If anything, the Democrat establishment is worse off, facing the prospect of the farthest left member of the U.S. Senate--not even a Democrat actually--toppling Hillary Clinton and becoming the standard bearer for the party in the fall. For all the enthusiasm Bernie Sanders engenders, and a platform that is not as extreme as his rhetoric over the years might suggest, a Sanders candidacy leaves visions of George McGovern dancing in their heads. And that is not even fair to McGovern, who was a traditional, pro-market Democrat who was castigated for opposing the Vietnam War and proposing a negative income tax plan (that turned out to be a precursor to the now-wildly popular earned income tax credit). Establishment Democrats are acutely aware that a loss in November will leave the party without the White House, the Senate, or the House--to say nothing of the Supreme Court--and are loath to cast their lot with Sanders.

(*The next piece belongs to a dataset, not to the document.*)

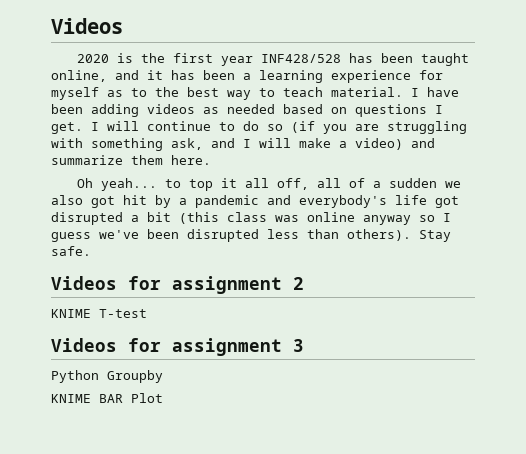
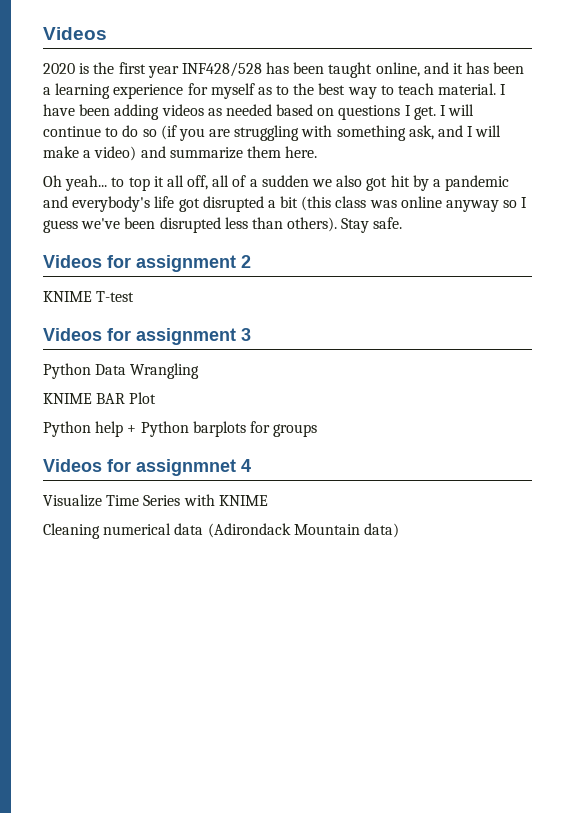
[107,370,163,383] Groupby -> [95,363,200,379] Data Wrangling
(163, 398) none -> [43,421,318,437] [43,459,251,476] [43,494,268,507] [43,523,399,539] // Python help + Python barplots for groups // Videos for assignmnet 4 // Visualize Time Series with KNIME // Cleaning numerical data (Adirondack Mountain data)

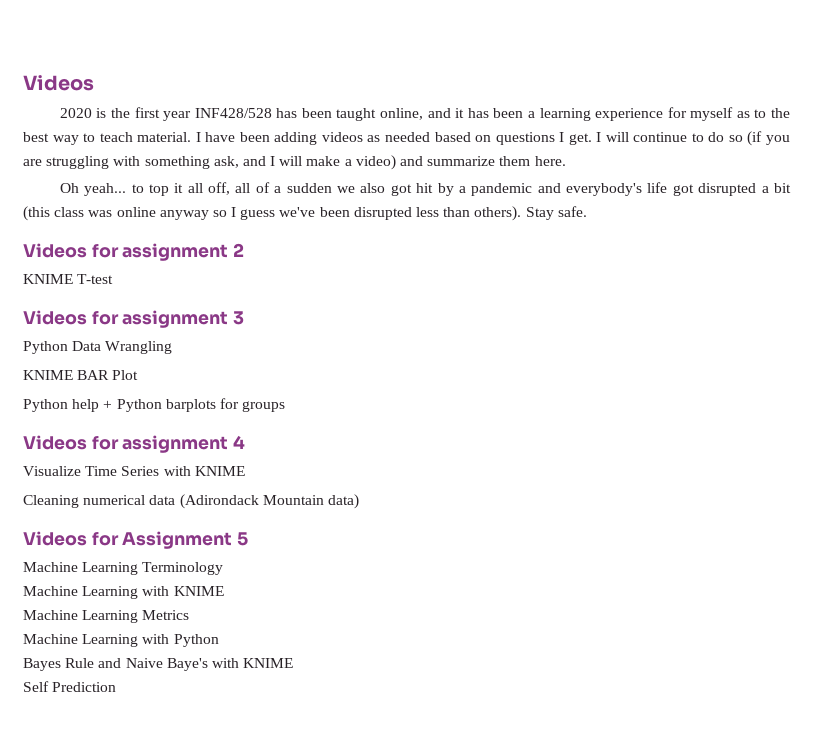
[136,459,236,476] assignmnet -> [122,435,229,453] assignment
(399, 530) none -> [23,531,249,549] [23,562,224,575] [23,586,224,599] [23,610,190,623] [23,634,219,647] [23,658,294,671] [23,681,117,692] // Videos for Assignment 5 // Machine Learning Terminology // Machine Learning with KNIME // Machine Learning Metrics // Machine Learning with Python // Bayes Rule and Naive Baye's with KNIME // Self Prediction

Republican candidates who decried Trump's bigotry and xenophobia early on have come to realize that he has his finger on the pulse of the electorate and now mimic his views on a number of issues. On the Democrat side, the oddest aspect of the campaign has been Hillary Clinton's determination to prove that she is as progressive as Bernie Sanders. Like Republicans trying to be as nativist or bigoted as Trump, it is a futile effort. After all, Bernie Sanders is a socialist running as a Democrat--a democratic socialist to use the new, softer language--and therefore she is simply not going to be able to flank him on his left. But more puzzling is why she would want to. The more Hillary tries to be who Bernie is and not who she is--a center-left politician who is comfortable traversing the halls of power--the more she exacerbates her deeper problems of trust and authenticity. Hillary has been among the most visible members of the Democratic Party establishment for decades now. It does not matter if this is an anti-establishment year, Hillary has to run as herself.

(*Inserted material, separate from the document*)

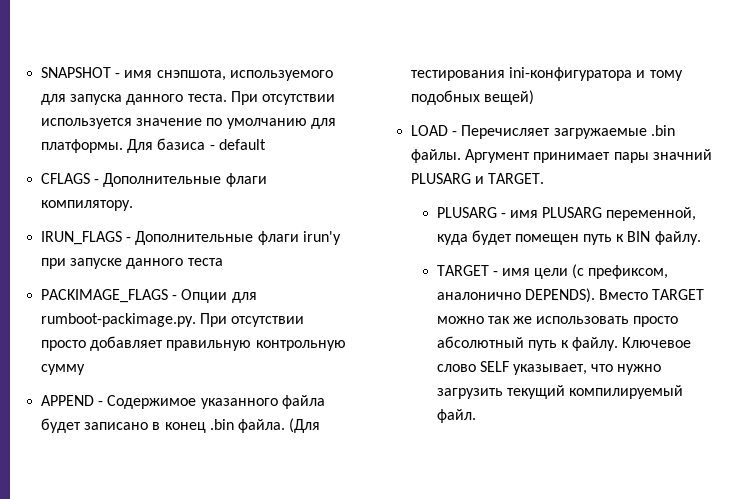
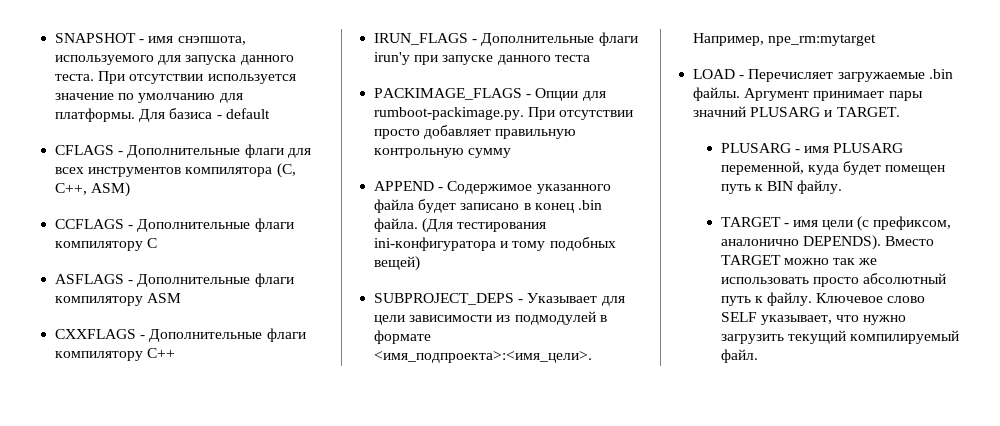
[41,200,134,211] компилятору. -> [287,148,311,158] [55,163,296,178] [55,182,131,197] [55,218,294,232] [55,238,158,251] [55,273,294,287] [55,293,182,306] [55,328,306,342] [55,348,176,361] для всех инструментов компилятора (C, C++, ASM) // CCFLAGS - Дополнительные флаги компилятору С // ASFLAGS - Дополнительные флаги компилятору ASM // CXXFLAGS - Дополнительные флаги компилятору C++
(535, 97) none -> [374,293,625,306] [374,311,607,325] [374,330,432,344] [374,351,593,363] [693,33,877,46] // SUBPROJECT_DEPS - Указывает для цели зависимости из подмодулей в формате <имя_подпроекта>:<имя_цели>. Например, npe_rm:mytarget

It may well be that by the end of the summer the Trump and Sanders challenges to the establishment will recede. After all, Hillary remains the overwhelming favorite on the Democrat side and Trump is, well, Trump. He really can't be the nominee of a major political party. But the issues they are pointing to are real. For years now, the system has been rigged in favor of people with money. Working class voters of both parties have seen their livelihoods undermined by free trade deals that shipped jobs overseas, bankruptcy reforms that have made it nearly impossible for them to dig themselves out of difficult circumstances, and intellectual property laws that have increased the costs of prescription drugs, just to name a few. One piece of legislation after another--each bought and paid for by major industries--has tilted the playing field against them.

That is the dirty secret of the corruption of our democracy. While all the hoopla has been generated around Citizens United and the hundreds of millions of dollars funneled into presidential campaigns and Super PACs, the real action has always been on the legislative side, where lobbying expenditures and political contributions--now approaching $5 billion a year--have delivered real results, year after year, all tracked and available for anyone who cares to look at OpenSecrets.org.

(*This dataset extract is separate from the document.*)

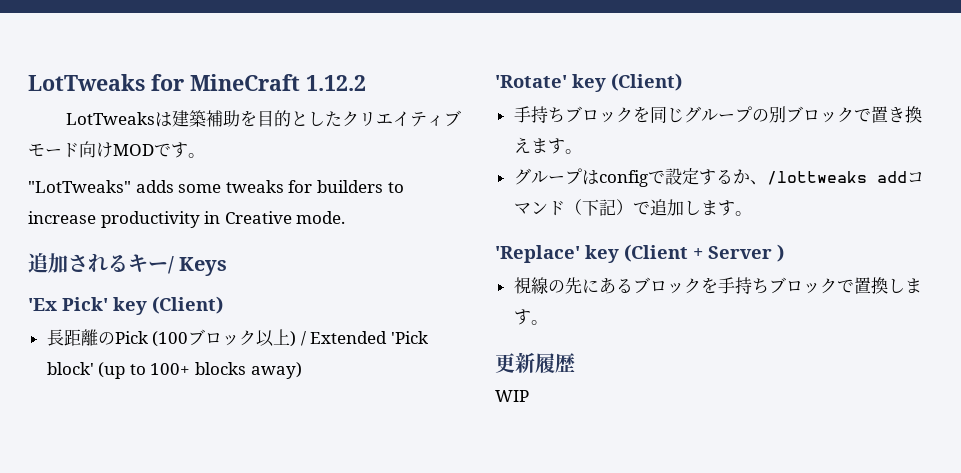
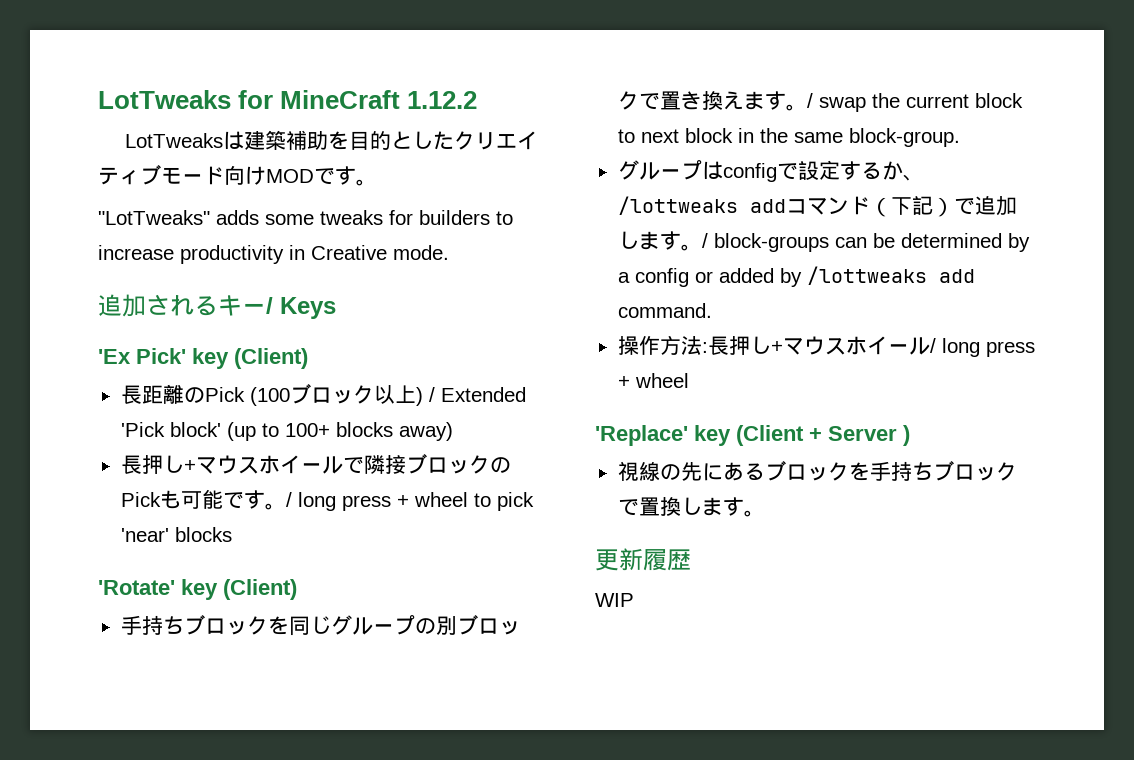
(302, 370) none -> [120,454,511,474] [120,489,534,511] [120,527,232,542] // 長押し+マウスホイールで隣接ブロックのPickも可能です。/ long press + wheel to pick 'near' blocks
(582, 151) none -> [806,93,1023,112] [617,128,960,147] / swap the current block to next block in the same block-group.
(752, 213) none -> [701,233,1030,252] [617,266,975,287] [617,303,712,318] [617,335,1035,357] [617,373,689,388] / block-groups can be determined by a config or added by /lottweaks add command. // 操作方法:長押し+マウスホイール/ long press + wheel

Nearly half of the voters in the New Hampshire primary cast their ballots for two very different candidates with surprisingly similar messages. If establishment Democrats and Republicans don't understand why, they haven't been paying attention. For decades now, each of the political parties have been paying more attention to those who fund their political campaigns than to the plight of those who cast the ballots, and now they are reaping the whirlwind. This year, voters flocking to Bernie Sanders and Donald Trump are declaring, in the famous words of Howard Beale--the news anchor who rails against the establishment in Network--that they are mad as hell and aren't going to take it any more.

Bernie Sanders and Donald Trump might go away, and if they do, the political establishment will breath a sigh of relief. But it is also possible that they aren't going to go away. Instead of their near-50% of the vote waning away, it might just continue to rise, and one of them might actually be elected president this year.